Paolo Bonzini June 18, 2015, 3:46 p.m. UTC | #1
On 18/06/2015 17:44, fred.konrad@greensocs.com wrote:
> +    hwaddr len = 8 << size;

Should be 1 << size, and likewise below in the "if".

Paolo

> +    hwaddr paddr;
> +    target_ulong page_size;
> +    int prot;
> +
> +    arm_exclusive_lock();
> +
> +    if (env->exclusive_addr != addr) {
> +        arm_exclusive_unlock();
> +        return 1;
> +    }
> +
> +    if (arm_get_phys_addr(env, addr, 1, &paddr, &prot, &page_size) != 0) {
> +        tlb_fill(ENV_GET_CPU(env), addr, MMU_DATA_STORE, cpu_mmu_index(env),
> +                 retaddr);
> +        if  (arm_get_phys_addr(env, addr, 1, &paddr, &prot, &page_size) != 0) {
> +            arm_exclusive_unlock();
> +            return 1;
> +        }
> +    }
> +
> +    switch (size) {
> +    case 0:
> +    {
> +        uint8_t oldval, *p;
> +        p = address_space_map(cs->as, paddr, &len, true);
> +        if (len == 8 << size) {
> +            oldval = (uint8_t)env->exclusive_val;
> +            result = (atomic_cmpxchg(p, oldval, (uint8_t)newval) == oldval);
> +        }
> +        address_space_unmap(cs->as, p, len, true, result ? 8 : 0);
> +    }
> +    break;
> +    case 1:
> +    {
> +        uint16_t oldval, *p;
> +        p = address_space_map(cs->as, paddr, &len, true);
> +        if (len == 8 << size) {
> +            oldval = (uint16_t)env->exclusive_val;
> +            result = (atomic_cmpxchg(p, oldval, (uint16_t)newval) == oldval);
> +        }
> +        address_space_unmap(cs->as, p, len, true, result ? 8 : 0);
> +    }
> +    break;
> +    case 2:
> +    {
> +        uint32_t oldval, *p;
> +        p = address_space_map(cs->as, paddr, &len, true);
> +        if (len == 8 << size) {
> +            oldval = (uint32_t)env->exclusive_val;
> +            result = (atomic_cmpxchg(p, oldval, (uint32_t)newval) == oldval);
> +        }
> +        address_space_unmap(cs->as, p, len, true, result ? 8 : 0);
> +    }
> +    break;
> +    case 3:
> +    {
> +        uint64_t oldval, *p;
> +        p = address_space_map(cs->as, paddr, &len, true);
> +        if (len == 8 << size) {
> +            oldval = (uint64_t)env->exclusive_val;
> +            result = (atomic_cmpxchg(p, oldval, (uint64_t)newval) == oldval);
> +        }
> +        address_space_unmap(cs->as, p, len, true, result ? 8 : 0);
> +    }
> +    break;
> +    default:
> +        abort();
> +    break;
Peter Maydell June 18, 2015, 3:56 p.m. UTC | #2
On 18 June 2015 at 16:44,  <fred.konrad@greensocs.com> wrote:
> +        uint64_t oldval, *p;
> +        p = address_space_map(cs->as, paddr, &len, true);
> +        if (len == 8 << size) {
> +            oldval = (uint64_t)env->exclusive_val;
> +            result = (atomic_cmpxchg(p, oldval, (uint64_t)newval) == oldval);

You can't do an atomic operation on a type that's larger than
the pointer size of the host system. That means that for
code that isn't host specific, like this, in practice you
can't do an atomic operation on a larger size than 4 bytes.

Information supplied –

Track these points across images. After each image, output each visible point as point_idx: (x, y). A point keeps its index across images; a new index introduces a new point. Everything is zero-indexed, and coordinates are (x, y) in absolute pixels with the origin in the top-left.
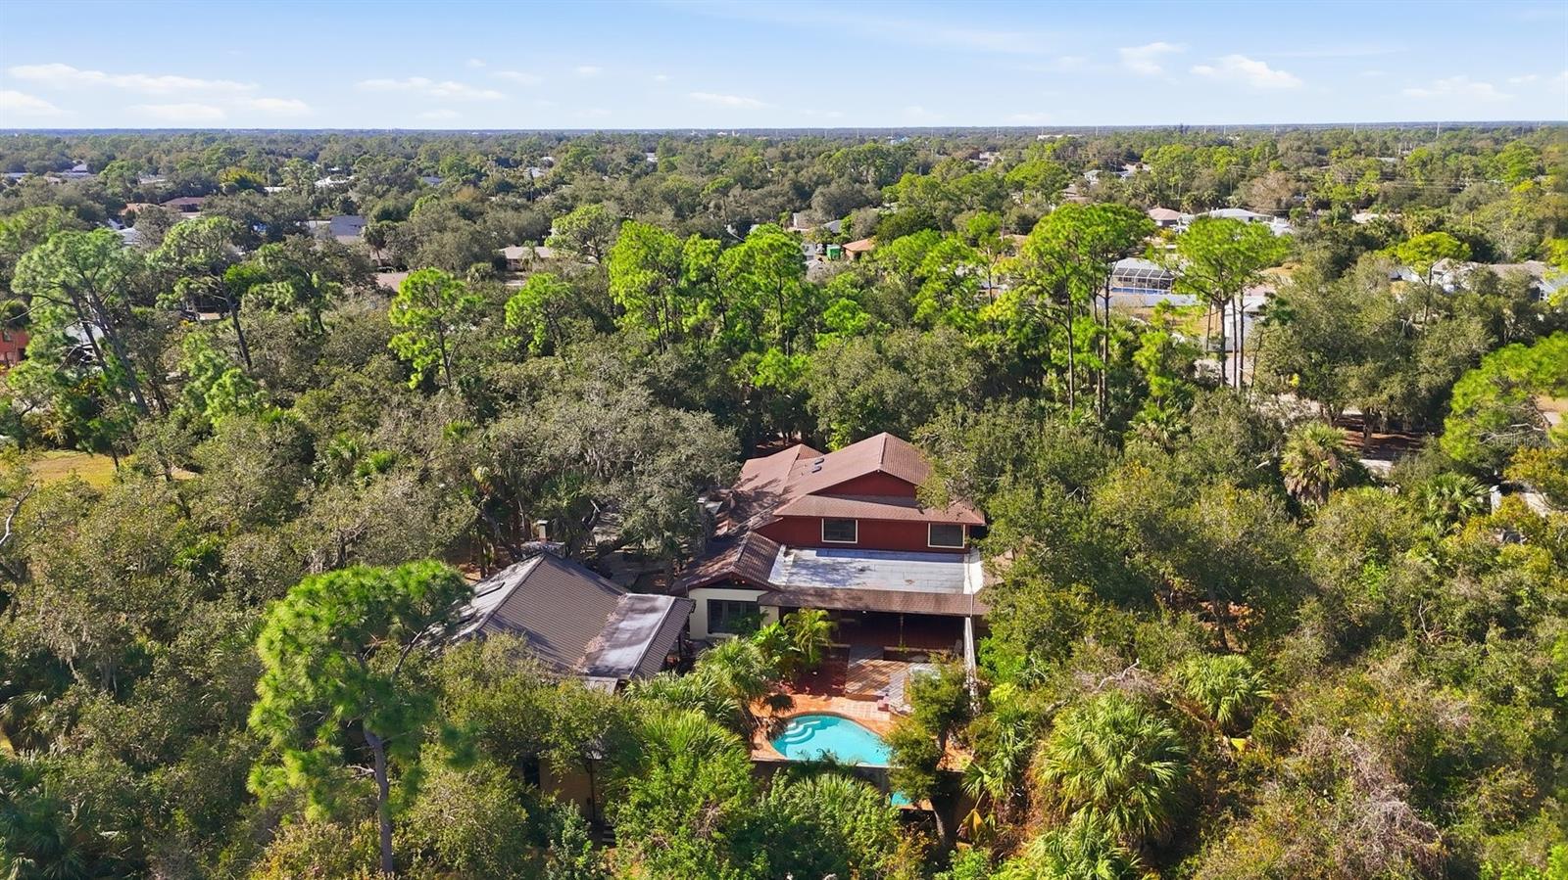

What is being asked –
Copy the portion of the code review thread from "You can't do" to "than 4 bytes.", substituting "word size" for "pointer size".

Task answer –
You can't do an atomic operation on a type that's larger than
the word size of the host system. That means that for
code that isn't host specific, like this, in practice you
can't do an atomic operation on a larger size than 4 bytes.